Claude Code creates files and edits through standard filesystem operations, so all changes are visible in git diff. If a change is wrong, revert it with git checkout -- <file> for a single file or git stash for all changes. Claude Code does not make irreversible changes unless you explicitly allow destructive commands in settings.json.

Practical Details

When working with Claude Code on this topic, keep these implementation details in mind:

Project Configuration. Your CLAUDE.md should include specific references to how your project handles this area. Include file paths, naming conventions, and any project-specific patterns that differ from defaults. Claude Code reads this file at session start and uses it to guide all operations.

Integration with Existing Tools. Claude Code works alongside your existing development tools rather than replacing them. It respects .gitignore for file visibility, uses your project’s installed dependencies, and follows the build/test scripts defined in package.json (or equivalent). Ensure your toolchain is working correctly before involving Claude Code.

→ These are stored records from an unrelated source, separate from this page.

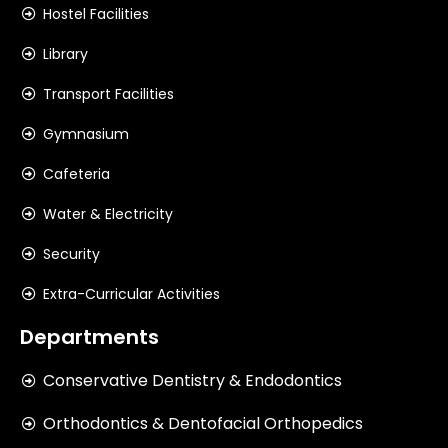
Hostel Facilities
Library
Transport Facilities
Gymnasium
Cafeteria
Water & Electricity
Security
Extra-Curricular Activities
Departments
Conservative Dentistry & Endodontics
Orthodontics & Dentofacial Orthopedics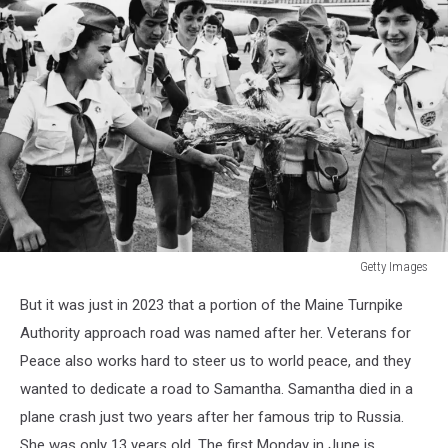
Getty Images
Getty
But it was just in 2023 that a portion of the Maine Turnpike
Images
Authority approach road was named after her. Veterans for
Peace also works hard to steer us to world peace, and they
wanted to dedicate a road to Samantha. Samantha died in a
plane crash just two years after her famous trip to Russia.
She was only 13 years old. The first Monday in June is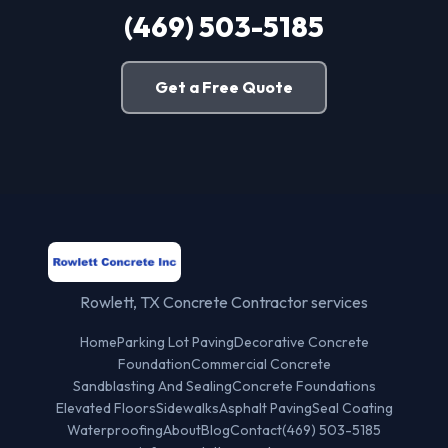
(469) 503-5185
Get a Free Quote
Rowlett, TX Concrete Contractor services
Home
Parking Lot Paving
Decorative Concrete
Foundation
Commercial Concrete
Sandblasting And Sealing
Concrete Foundations
Elevated Floors
Sidewalks
Asphalt Paving
Seal Coating
Waterproofing
About
Blog
Contact
(469) 503-5185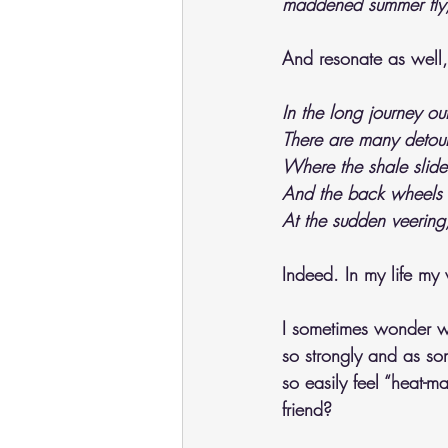
maddened summer fly,
And resonate as well, 
In the long journey out
There are many detour
Where the shale slide
And the back wheels 
At the sudden veering
Indeed. In my life my
I sometimes wonder wh
so strongly and as so
so easily feel “heat-m
friend?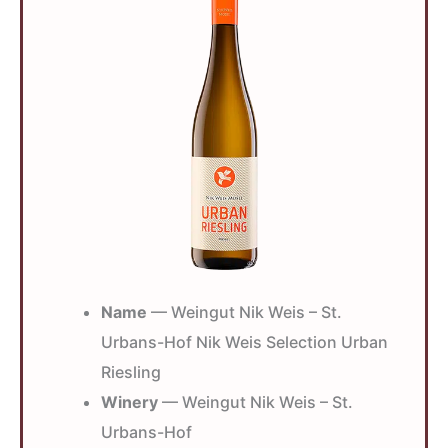
Name
— Weingut Nik Weis – St.
Urbans-Hof Nik Weis Selection Urban
Riesling
Winery
— Weingut Nik Weis – St.
Urbans-Hof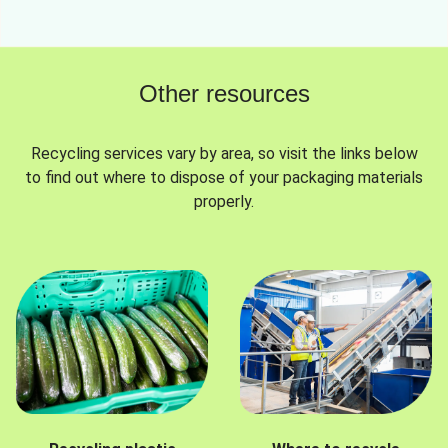
Other resources
Recycling services vary by area, so visit the links below
to find out where to dispose of your packaging materials
properly.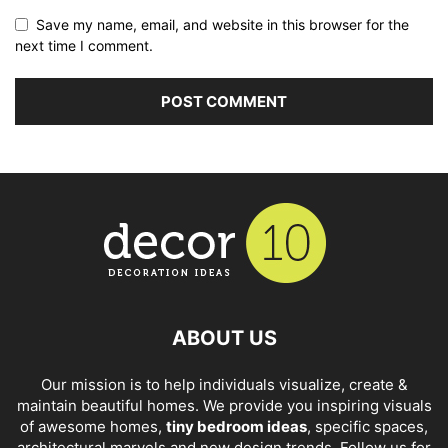
Save my name, email, and website in this browser for the
next time I comment.
ABOUT US
Our mission is to help individuals visualize, create &
maintain beautiful homes. We provide you inspiring visuals
of awesome homes,
tiny bedroom ideas
, specific spaces,
architectural marvels and new design trends. Follow us for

Performance Considerations. For large codebases (10,000+ files), Claude Code’s file scanning can be slow if not properly scoped. Use .claudeignore to exclude generated directories (dist, build, .next, coverage) and dependency directories (node_modules, vendor). This typically reduces scan time by 80-90%.

Version Control Integration. All changes Claude Code makes are regular filesystem operations visible to git. Use git diff after each significant change to review what was modified. For experimental changes, create a branch first with git checkout -b experiment/topic so you can easily discard or keep the results.